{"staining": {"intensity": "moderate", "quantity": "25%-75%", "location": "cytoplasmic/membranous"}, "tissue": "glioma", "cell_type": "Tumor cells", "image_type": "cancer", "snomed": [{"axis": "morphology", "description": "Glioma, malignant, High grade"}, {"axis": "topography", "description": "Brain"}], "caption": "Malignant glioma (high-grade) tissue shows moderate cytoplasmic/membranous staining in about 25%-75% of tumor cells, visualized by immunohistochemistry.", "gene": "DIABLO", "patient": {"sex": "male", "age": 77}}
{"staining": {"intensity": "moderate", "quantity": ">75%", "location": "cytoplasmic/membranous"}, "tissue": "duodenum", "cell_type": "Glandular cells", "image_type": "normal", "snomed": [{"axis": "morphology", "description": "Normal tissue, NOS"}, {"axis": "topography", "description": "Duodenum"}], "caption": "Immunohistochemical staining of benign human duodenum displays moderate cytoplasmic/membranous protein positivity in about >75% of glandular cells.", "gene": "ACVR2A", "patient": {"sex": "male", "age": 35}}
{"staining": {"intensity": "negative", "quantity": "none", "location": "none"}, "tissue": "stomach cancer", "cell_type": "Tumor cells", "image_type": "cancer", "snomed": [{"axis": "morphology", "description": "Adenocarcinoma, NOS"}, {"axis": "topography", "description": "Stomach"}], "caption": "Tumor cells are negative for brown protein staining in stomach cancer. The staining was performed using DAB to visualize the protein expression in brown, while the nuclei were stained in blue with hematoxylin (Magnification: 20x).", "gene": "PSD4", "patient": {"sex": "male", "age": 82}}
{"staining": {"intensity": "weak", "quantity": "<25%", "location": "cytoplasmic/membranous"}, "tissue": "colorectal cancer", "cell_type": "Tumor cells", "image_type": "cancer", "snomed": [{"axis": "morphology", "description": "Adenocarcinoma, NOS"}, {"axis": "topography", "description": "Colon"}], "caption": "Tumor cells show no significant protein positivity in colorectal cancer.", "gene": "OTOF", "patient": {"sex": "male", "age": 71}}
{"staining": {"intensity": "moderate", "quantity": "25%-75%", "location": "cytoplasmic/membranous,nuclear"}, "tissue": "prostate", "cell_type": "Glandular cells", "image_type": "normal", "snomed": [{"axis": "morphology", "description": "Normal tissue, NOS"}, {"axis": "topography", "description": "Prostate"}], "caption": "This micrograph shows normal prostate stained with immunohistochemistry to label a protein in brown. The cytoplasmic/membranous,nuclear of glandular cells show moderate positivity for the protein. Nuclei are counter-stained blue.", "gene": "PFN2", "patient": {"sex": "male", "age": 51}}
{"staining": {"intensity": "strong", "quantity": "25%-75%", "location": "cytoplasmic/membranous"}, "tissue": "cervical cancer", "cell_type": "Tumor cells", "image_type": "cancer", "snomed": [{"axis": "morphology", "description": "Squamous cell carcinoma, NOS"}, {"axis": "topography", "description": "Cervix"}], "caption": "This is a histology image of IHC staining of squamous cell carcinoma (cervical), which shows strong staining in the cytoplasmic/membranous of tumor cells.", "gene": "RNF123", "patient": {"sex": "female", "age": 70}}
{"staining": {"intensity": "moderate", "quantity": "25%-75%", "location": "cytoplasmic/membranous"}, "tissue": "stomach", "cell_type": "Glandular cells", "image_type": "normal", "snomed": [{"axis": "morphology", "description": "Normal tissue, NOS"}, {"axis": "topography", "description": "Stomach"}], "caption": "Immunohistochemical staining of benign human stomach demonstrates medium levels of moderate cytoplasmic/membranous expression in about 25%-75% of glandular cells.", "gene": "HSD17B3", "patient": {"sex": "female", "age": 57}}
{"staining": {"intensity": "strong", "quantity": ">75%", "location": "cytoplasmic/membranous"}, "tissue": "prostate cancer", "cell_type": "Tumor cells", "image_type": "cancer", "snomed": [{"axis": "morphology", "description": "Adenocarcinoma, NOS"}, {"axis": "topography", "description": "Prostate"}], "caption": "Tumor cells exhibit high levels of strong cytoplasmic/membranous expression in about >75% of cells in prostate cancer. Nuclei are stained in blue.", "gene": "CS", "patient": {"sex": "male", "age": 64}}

───

Here the job is to output the lines from the start of the material through the line with "benign human duodenum", inclusive, exactly and with nothing else.

{"staining": {"intensity": "moderate", "quantity": "25%-75%", "location": "cytoplasmic/membranous"}, "tissue": "glioma", "cell_type": "Tumor cells", "image_type": "cancer", "snomed": [{"axis": "morphology", "description": "Glioma, malignant, High grade"}, {"axis": "topography", "description": "Brain"}], "caption": "Malignant glioma (high-grade) tissue shows moderate cytoplasmic/membranous staining in about 25%-75% of tumor cells, visualized by immunohistochemistry.", "gene": "DIABLO", "patient": {"sex": "male", "age": 77}}
{"staining": {"intensity": "moderate", "quantity": ">75%", "location": "cytoplasmic/membranous"}, "tissue": "duodenum", "cell_type": "Glandular cells", "image_type": "normal", "snomed": [{"axis": "morphology", "description": "Normal tissue, NOS"}, {"axis": "topography", "description": "Duodenum"}], "caption": "Immunohistochemical staining of benign human duodenum displays moderate cytoplasmic/membranous protein positivity in about >75% of glandular cells.", "gene": "ACVR2A", "patient": {"sex": "male", "age": 35}}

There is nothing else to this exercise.